Top of INPUT FOR THIS TASK

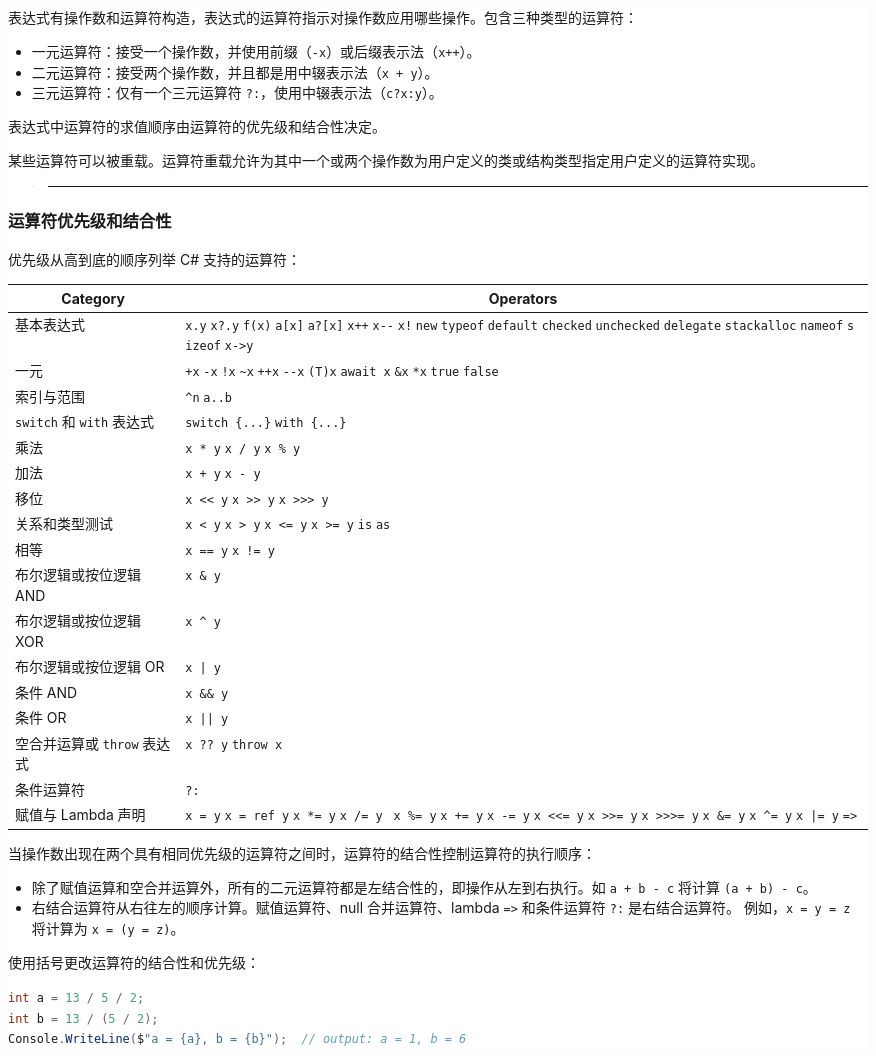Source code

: 表达式有操作数和运算符构造，表达式的运算符指示对操作数应用哪些操作。包含三种类型的运算符：
- 一元运算符：接受一个操作数，并使用前缀（`-x`）或后缀表示法（`x++`）。
- 二元运算符：接受两个操作数，并且都是用中辍表示法（`x + y`）。
- 三元运算符：仅有一个三元运算符 `?:`，使用中辍表示法（`c?x:y`）。

表达式中运算符的求值顺序由运算符的优先级和结合性决定。

某些运算符可以被重载。运算符重载允许为其中一个或两个操作数为用户定义的类或结构类型指定用户定义的运算符实现。

>---

### 运算符优先级和结合性

优先级从高到底的顺序列举 C# 支持的运算符：

| **Category**                     | **Operators**                                          |
| -------------------------------  | -------------------------------------------------------|
| 基本表达式                          | `x.y` `x?.y` `f(x)` `a[x]` `a?[x]` `x++` `x--` `x!` `new` `typeof` `default` `checked` `unchecked` `delegate` `stackalloc` `nameof` `sizeof` `x->y` |
| 一元                            | `+x` `-x` `!x` `~x` `++x` `--x` `(T)x` `await x` `&x` `*x` `true` `false`| 
|索引与范围 | `^n` `a..b` |
|`switch` 和 `with` 表达式|  `switch {...}` `with {...}` |
| 乘法                   | `x * y` `x / y` `x % y` |
| 加法                         | `x + y` `x - y` |
| 移位                            | `x << y` `x >> y` `x >>> y` |
| 关系和类型测试      | `x < y` `x > y` `x <= y` `x >= y` `is` `as` |
| 相等                      | `x == y` `x != y` |
| 布尔逻辑或按位逻辑 AND                      | `x & y`  |
| 布尔逻辑或按位逻辑 XOR              | `x ^ y`  |
| 布尔逻辑或按位逻辑 OR                       | `x \| y`  |
| 条件 AND                  | `x && y`  |
| 条件 OR                   | `x \|\| y`  |
| 空合并运算或 `throw` 表达式                  | `x ?? y`  `throw x`  |
| 条件运算符                      | `?:`   |
| 赋值与 Lambda 声明 | `x = y` `x = ref y` `x *= y` `x /= y ` `x %= y` `x += y` `x -= y` `x <<= y` `x >>= y` `x >>>= y` `x &= y` `x ^= y` `x \|= y` `=>`   |

当操作数出现在两个具有相同优先级的运算符之间时，运算符的结合性控制运算符的执行顺序：
- 除了赋值运算和空合并运算外，所有的二元运算符都是左结合性的，即操作从左到右执行。如 `a + b - c` 将计算 `(a + b) - c`。
- 右结合运算符从右往左的顺序计算。赋值运算符、null 合并运算符、lambda `=>` 和条件运算符 `?:` 是右结合运算符。 例如，`x = y = z` 将计算为 `x = (y = z)`。

使用括号更改运算符的结合性和优先级：

```csharp
int a = 13 / 5 / 2;
int b = 13 / (5 / 2);
Console.WriteLine($"a = {a}, b = {b}");  // output: a = 1, b = 6
```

Bottom of INPUT FOR THIS TASK

#### [WHAT YOU NEED TO DO]
Copy exactly, and only, the lines from the line containing "当操作数出现在两个具有相同优" to the end of the listing, with both ends included.

#### [RESULT BELOW]
当操作数出现在两个具有相同优先级的运算符之间时，运算符的结合性控制运算符的执行顺序：
- 除了赋值运算和空合并运算外，所有的二元运算符都是左结合性的，即操作从左到右执行。如 `a + b - c` 将计算 `(a + b) - c`。
- 右结合运算符从右往左的顺序计算。赋值运算符、null 合并运算符、lambda `=>` 和条件运算符 `?:` 是右结合运算符。 例如，`x = y = z` 将计算为 `x = (y = z)`。

使用括号更改运算符的结合性和优先级：

```csharp
int a = 13 / 5 / 2;
int b = 13 / (5 / 2);
Console.WriteLine($"a = {a}, b = {b}");  // output: a = 1, b = 6
```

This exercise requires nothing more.